Disabled students and staff in universities

Wendy Merchant, Victoria Mason-Angelow, Stuart Read, Stephen D’Evelyn; Sheila Trahar, Sue Porter

This project started at the point when the Disabled Students’ Allowance (DSA) had been severely reduced during 2014, with the intention that universities would take responsibility internally for providing an environment in which the need for individual support would be reduced. Following this, provision of individual support at UK universities was outsourced, and in January 2017 guidance was issued by the Disabled Students Sector Leadership Group to vice chancellors and senior managers about ‘inclusive teaching and learning’. 

This context provided a perfect opportunity for disabled students themselves to contribute to this debate, enabling our own university to develop its strategic plan for greater inclusivity and diversity. The goal was to:

“Listen to how disabled students formulate their own experiences of the barriers that they encounter in the higher education environment, and what it takes to improve their inclusion in education.” (p.3) 

While the research data were all collected at our own university, we know from the literature and the surge in interest in conferences across the UK that these issues are not unique to Bristol, nor even to the UK. The method followed a participatory model, where student researchers took the lead in planning and in creating a platform for their own agenda, as it developed during the project. Nine students, all female, responded to a call for a ‘co-research’ group, and they remained central to the research activity in this project for the first two years of the study, holding 13 group meetings where they reflected on their own experiences at the university. One of the significant gains from this group was their own growing sense of empowerment and peer support, which several of them said they had never experienced at the university previously. They successfully applied for funding from the 2016 ESRC Thinking Futures Festival, in which they held a Forum Theatre event, enacting scenarios based on their experiences, and asking the audience (the ‘spectactors’) to intervene and reconstruct the action. 

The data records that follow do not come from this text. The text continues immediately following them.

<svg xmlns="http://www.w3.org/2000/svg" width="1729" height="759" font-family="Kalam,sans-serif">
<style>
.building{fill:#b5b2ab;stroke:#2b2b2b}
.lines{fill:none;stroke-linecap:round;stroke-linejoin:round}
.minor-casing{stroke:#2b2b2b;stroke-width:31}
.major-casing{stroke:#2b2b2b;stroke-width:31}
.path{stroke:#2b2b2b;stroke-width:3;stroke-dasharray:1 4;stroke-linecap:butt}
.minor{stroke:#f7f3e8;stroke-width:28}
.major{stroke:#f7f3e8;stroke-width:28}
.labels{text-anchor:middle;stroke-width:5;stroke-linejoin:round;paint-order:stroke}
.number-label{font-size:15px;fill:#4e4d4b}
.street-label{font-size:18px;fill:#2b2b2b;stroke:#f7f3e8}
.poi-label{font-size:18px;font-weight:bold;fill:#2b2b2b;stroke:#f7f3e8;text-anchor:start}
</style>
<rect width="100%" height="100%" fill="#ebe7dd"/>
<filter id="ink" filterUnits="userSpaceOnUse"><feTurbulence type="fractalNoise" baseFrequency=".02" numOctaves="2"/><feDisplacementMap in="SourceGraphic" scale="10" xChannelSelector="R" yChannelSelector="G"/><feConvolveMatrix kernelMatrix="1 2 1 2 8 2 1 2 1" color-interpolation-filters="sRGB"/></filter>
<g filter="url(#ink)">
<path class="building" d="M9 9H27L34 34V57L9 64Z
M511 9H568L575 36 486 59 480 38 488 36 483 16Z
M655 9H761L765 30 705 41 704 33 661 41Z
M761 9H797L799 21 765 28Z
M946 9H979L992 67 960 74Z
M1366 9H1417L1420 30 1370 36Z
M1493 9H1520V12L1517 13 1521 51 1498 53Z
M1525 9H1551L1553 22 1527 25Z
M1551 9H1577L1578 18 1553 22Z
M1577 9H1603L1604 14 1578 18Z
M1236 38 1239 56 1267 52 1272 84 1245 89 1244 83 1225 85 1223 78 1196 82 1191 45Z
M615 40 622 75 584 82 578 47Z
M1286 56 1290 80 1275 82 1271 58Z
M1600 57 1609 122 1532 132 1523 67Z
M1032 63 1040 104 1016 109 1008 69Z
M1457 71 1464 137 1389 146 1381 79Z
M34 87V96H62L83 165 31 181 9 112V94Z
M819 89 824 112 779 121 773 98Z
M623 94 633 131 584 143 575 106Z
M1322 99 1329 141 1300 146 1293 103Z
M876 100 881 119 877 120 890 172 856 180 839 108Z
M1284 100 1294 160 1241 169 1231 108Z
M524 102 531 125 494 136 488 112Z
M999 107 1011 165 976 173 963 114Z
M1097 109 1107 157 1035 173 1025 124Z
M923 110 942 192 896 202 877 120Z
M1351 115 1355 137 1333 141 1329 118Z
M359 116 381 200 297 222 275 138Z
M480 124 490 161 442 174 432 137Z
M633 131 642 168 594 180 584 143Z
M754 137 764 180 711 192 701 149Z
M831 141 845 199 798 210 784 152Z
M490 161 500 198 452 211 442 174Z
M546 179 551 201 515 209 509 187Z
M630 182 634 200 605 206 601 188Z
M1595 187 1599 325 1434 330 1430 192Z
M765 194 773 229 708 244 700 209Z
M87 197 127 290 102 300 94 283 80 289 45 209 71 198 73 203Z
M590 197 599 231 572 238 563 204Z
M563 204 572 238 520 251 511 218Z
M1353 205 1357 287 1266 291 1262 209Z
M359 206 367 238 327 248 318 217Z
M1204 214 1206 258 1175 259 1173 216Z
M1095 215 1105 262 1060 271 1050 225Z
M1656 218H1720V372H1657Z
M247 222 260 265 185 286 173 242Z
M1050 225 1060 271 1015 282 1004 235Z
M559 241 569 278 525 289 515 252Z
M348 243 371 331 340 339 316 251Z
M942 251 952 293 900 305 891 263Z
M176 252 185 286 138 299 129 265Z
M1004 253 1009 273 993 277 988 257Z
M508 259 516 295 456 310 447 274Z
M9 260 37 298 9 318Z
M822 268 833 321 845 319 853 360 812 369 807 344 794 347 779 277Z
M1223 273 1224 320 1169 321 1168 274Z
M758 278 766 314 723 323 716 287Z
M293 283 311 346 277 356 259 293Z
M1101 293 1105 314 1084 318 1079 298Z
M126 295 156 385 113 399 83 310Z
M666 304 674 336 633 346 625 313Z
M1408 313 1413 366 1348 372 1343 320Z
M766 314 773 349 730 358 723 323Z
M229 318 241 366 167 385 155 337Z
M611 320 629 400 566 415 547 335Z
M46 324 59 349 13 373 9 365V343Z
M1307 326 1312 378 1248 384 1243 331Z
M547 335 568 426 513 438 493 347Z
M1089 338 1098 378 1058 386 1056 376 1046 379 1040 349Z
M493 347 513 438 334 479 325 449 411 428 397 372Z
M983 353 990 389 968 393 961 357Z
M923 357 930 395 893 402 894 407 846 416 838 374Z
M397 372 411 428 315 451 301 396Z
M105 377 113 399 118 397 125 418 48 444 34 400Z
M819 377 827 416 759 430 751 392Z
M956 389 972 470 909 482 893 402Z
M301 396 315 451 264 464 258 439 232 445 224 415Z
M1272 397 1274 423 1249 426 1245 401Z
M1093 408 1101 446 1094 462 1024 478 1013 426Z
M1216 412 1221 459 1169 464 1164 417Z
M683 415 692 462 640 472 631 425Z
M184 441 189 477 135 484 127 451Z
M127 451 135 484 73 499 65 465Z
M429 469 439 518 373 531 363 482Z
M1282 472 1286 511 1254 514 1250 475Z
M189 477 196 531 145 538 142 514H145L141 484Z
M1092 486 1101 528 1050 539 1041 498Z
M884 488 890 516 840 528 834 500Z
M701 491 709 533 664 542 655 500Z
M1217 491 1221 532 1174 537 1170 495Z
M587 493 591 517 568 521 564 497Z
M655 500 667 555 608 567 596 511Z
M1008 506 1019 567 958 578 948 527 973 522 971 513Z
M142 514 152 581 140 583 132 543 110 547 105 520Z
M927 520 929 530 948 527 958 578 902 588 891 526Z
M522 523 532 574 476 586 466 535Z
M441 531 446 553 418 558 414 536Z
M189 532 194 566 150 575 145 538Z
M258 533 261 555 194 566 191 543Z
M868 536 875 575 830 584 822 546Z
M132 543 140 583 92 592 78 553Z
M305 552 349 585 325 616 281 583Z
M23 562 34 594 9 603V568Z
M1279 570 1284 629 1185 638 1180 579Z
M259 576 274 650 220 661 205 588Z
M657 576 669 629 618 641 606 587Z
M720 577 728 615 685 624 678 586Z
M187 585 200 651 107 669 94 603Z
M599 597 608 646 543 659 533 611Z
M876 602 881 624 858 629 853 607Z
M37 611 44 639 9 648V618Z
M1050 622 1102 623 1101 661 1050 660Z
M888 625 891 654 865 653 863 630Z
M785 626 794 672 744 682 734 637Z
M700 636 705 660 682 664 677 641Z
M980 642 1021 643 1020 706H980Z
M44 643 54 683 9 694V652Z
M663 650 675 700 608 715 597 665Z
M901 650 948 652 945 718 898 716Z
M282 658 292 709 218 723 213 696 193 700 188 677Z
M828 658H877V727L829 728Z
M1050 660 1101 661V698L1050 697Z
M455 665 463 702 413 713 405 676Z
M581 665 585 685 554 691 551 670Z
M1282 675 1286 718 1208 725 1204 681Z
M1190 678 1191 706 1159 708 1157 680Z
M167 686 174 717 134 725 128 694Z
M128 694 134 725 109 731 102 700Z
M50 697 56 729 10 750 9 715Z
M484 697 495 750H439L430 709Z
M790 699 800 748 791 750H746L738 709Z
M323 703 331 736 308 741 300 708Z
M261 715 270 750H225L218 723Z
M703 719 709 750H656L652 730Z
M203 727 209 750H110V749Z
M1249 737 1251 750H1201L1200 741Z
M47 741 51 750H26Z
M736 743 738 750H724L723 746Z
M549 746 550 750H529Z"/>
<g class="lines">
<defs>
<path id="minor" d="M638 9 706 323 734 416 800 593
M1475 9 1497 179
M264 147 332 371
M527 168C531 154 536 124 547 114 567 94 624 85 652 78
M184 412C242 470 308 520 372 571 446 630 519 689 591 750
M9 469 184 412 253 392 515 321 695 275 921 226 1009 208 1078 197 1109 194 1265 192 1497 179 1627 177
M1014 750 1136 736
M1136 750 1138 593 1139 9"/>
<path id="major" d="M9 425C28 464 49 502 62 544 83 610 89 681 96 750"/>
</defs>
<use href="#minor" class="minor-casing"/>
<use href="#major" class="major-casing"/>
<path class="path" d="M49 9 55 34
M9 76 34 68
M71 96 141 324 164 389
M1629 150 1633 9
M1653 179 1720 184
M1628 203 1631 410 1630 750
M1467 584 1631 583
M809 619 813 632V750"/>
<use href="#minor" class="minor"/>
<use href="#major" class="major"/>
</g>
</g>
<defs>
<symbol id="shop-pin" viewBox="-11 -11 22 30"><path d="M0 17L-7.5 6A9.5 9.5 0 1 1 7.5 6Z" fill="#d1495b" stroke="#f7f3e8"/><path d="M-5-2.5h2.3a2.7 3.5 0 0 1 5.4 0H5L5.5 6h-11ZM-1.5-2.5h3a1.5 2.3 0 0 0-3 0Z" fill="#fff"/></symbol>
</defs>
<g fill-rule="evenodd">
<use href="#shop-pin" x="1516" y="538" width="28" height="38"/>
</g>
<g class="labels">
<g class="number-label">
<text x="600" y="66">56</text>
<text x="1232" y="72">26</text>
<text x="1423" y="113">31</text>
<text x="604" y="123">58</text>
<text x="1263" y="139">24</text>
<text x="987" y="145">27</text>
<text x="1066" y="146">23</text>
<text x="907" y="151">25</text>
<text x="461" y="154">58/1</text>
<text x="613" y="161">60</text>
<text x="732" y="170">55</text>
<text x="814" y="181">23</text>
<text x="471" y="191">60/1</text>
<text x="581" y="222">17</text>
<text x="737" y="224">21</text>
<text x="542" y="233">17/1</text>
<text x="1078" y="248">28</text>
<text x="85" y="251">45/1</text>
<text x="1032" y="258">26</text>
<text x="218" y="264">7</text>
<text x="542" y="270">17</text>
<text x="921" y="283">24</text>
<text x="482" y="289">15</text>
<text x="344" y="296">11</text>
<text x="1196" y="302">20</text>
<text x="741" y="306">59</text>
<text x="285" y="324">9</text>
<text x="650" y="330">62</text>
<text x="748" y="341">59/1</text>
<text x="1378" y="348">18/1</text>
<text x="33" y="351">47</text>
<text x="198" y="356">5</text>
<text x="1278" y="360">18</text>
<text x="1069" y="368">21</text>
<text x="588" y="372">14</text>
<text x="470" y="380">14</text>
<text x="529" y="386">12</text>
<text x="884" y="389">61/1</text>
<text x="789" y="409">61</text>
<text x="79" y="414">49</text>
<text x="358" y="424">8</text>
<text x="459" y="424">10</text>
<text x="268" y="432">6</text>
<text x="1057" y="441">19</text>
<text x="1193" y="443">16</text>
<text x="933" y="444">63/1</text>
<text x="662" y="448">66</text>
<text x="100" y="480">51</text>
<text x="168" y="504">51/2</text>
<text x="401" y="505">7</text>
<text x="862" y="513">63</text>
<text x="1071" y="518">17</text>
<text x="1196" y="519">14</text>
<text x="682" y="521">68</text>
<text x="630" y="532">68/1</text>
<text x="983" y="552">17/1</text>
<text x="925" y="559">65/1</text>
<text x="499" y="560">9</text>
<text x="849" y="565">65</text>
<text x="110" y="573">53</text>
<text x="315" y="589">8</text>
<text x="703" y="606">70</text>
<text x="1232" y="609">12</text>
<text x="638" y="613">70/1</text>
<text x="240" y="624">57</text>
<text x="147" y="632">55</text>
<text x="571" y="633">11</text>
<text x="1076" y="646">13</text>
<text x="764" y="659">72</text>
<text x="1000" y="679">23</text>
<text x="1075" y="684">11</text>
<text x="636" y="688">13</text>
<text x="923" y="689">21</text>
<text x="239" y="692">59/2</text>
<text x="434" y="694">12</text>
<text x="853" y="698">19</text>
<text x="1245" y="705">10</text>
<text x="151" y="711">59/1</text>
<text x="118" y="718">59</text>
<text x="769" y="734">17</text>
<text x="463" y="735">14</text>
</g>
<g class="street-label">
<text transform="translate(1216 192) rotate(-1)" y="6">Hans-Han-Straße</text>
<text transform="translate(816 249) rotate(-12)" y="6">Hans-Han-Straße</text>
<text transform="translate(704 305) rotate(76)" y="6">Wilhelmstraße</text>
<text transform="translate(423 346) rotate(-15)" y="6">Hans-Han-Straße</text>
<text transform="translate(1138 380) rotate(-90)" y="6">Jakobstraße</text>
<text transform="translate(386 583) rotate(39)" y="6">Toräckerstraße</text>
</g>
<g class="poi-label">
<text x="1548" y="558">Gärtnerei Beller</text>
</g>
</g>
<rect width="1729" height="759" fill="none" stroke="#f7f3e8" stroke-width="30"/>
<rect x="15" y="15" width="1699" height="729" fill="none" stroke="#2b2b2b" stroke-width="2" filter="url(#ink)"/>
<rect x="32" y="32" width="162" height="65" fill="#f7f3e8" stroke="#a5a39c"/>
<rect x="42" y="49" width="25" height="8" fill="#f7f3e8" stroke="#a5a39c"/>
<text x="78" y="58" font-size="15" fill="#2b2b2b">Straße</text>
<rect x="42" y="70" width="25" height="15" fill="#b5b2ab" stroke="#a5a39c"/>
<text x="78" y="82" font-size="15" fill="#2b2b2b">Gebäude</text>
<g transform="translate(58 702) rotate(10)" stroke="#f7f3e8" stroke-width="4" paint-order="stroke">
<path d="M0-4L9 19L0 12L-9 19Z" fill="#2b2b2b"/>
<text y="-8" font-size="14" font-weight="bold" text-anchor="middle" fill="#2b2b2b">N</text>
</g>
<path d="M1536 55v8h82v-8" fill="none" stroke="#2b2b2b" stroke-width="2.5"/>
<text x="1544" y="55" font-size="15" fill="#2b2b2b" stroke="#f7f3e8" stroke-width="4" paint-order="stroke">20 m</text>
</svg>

During the second phase of the project, five of the group created their own personal reflections in written form. Group members assisted the research associate by carrying out interviews (15) with disabled students across the university, and helped to analyse these. Their own project reached a conclusion before their studies and careers led them away from Bristol, and they took part in a collaborative writing weekend, producing a ‘zine’ which expressed their experiences as well as their analysis and reflection on what needed to happen in the university.

During the early phases of the research, it became apparent that the disabled students’ experience was matched by similar issues amongst disabled staff. This project therefore expanded its remit, to include a focus on disabled staff in the university and was led by disabled staff in our own project. This part of the project followed a similar model to that of the disabled students, with an auto-ethnography focusing on ongoing experiences and on the actions taken to tackle disabling issues in the university. Several of the group were also active in their support of the Staff Disability Forum, which had previously struggled to attract membership across the university. The data was subsequently enhanced by 13 semi-structured interviews with other disabled staff members across the university.  Data for both the student and staff side were transcribed and analysed using process coding, so that we could describe the shape of some of the practices in which participants’ experiences were grounded.